FAIRMONT, W.Va. (WBOY) — Operation Welcome Home held a veterans agriculture training program workshop and farm tour at the Abel Farm in Pursglove on Tuesday.

The Abel family provided those in attendance an educational tour and a walk around their working farm. Approximately six years ago, the family started the farm by attending beekeeping school in Marion County, also attending master gardener classes, and joining the Monongalia County Farm Bureau.  

“And the process of farming is something where you are your own boss. So, if you are undermotivated it’ll be underproductive, if you’re highly motivated it’ll be highly productive. If you are willing to accept the fact that you’re plunging into uncharted territory,” said Rick Abel, a farmer. “I pushed a pencil and played with computers most of my career, so as a programmer I did events, but I didn’t farm but I was always around it.”

In May, a collaboration between West Virginia University Extension Service and Operation Welcome Home provided an opportunity for attendees to learn about high tunnel irrigation as well as crop planting.

→ **Your goal**
Turn the paragraph of the news story that starts "The Abel family provided" into a short bulleted list of its main facts. The items that come after this news story are from a different source.

→ **Input data**
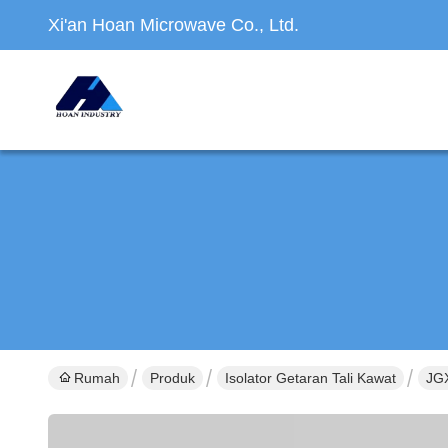
Xi'an Hoan Microwave Co., Ltd.
Rumah
Produk
Isolator Getaran Tali Kawat
JGX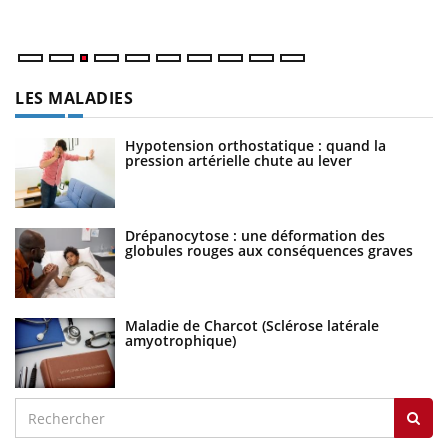
ma
LES MALADIES
Hypotension orthostatique : quand la
pression artérielle chute au lever
Drépanocytose : une déformation des
globules rouges aux conséquences graves
Maladie de Charcot (Sclérose latérale
amyotrophique)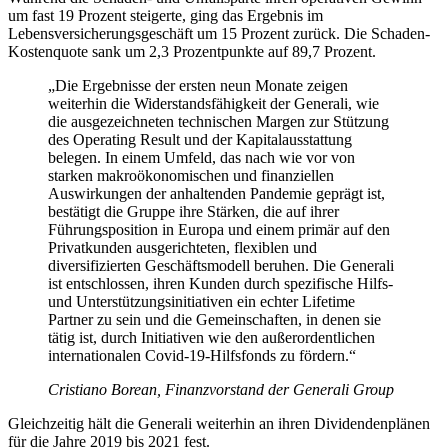
um fast 19 Prozent steigerte, ging das Ergebnis im
Lebensversicherungsgeschäft um 15 Prozent zurück. Die Schaden-
Kostenquote sank um 2,3 Prozentpunkte auf 89,7 Prozent.
„Die Ergebnisse der ersten neun Monate zeigen
weiterhin die Widerstandsfähigkeit der Generali, wie
die ausgezeichneten technischen Margen zur Stützung
des Operating Result und der Kapitalausstattung
belegen. In einem Umfeld, das nach wie vor von
starken makroökonomischen und finanziellen
Auswirkungen der anhaltenden Pandemie geprägt ist,
bestätigt die Gruppe ihre Stärken, die auf ihrer
Führungsposition in Europa und einem primär auf den
Privatkunden ausgerichteten, flexiblen und
diversifizierten Geschäftsmodell beruhen. Die Generali
ist entschlossen, ihren Kunden durch spezifische Hilfs-
und Unterstützungsinitiativen ein echter Lifetime
Partner zu sein und die Gemeinschaften, in denen sie
tätig ist, durch Initiativen wie den außerordentlichen
internationalen Covid-19-Hilfsfonds zu fördern.“
Cristiano Borean, Finanzvorstand der Generali Group
Gleichzeitig hält die Generali weiterhin an ihren Dividendenplänen
für die Jahre 2019 bis 2021 fest.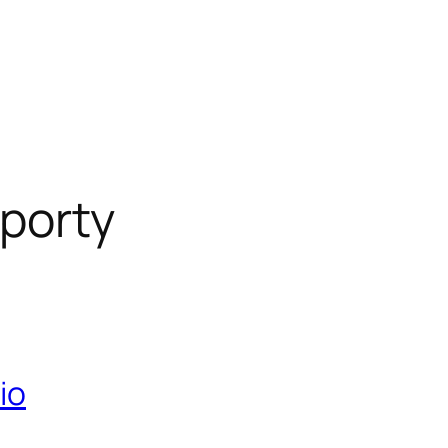
porty
io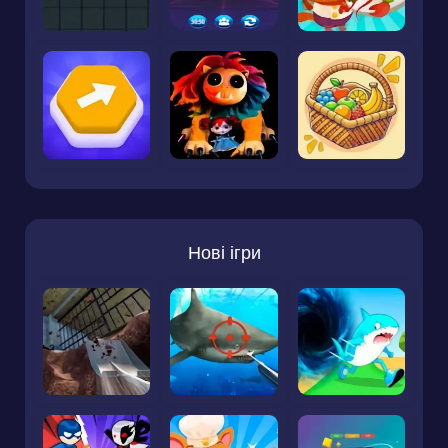
Нові ігри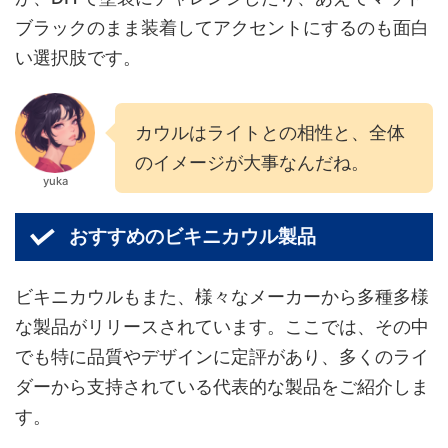
ブラックのまま装着してアクセントにするのも面白
い選択肢です。
カウルはライトとの相性と、全体
のイメージが大事なんだね。
yuka
おすすめのビキニカウル製品
ビキニカウルもまた、様々なメーカーから多種多様
な製品がリリースされています。ここでは、その中
でも特に品質やデザインに定評があり、多くのライ
ダーから支持されている代表的な製品をご紹介しま
す。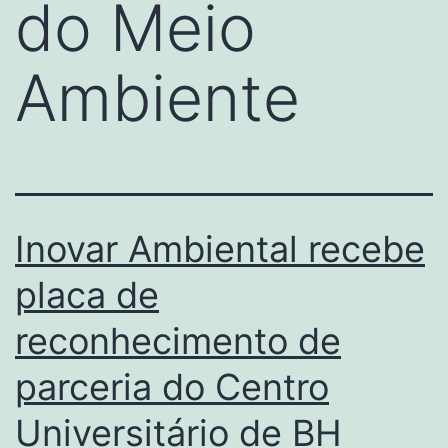
do Meio
Ambiente
Inovar Ambiental recebe
placa de
reconhecimento de
parceria do Centro
Universitário de BH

→ **Reply**
- The Abel family gave attendees an educational tour and a walk around their working farm.
- The family started the farm about six years ago.
- To get started, they went to beekeeping school in Marion County.
- They also took master gardener classes.
- They joined the Monongalia County Farm Bureau.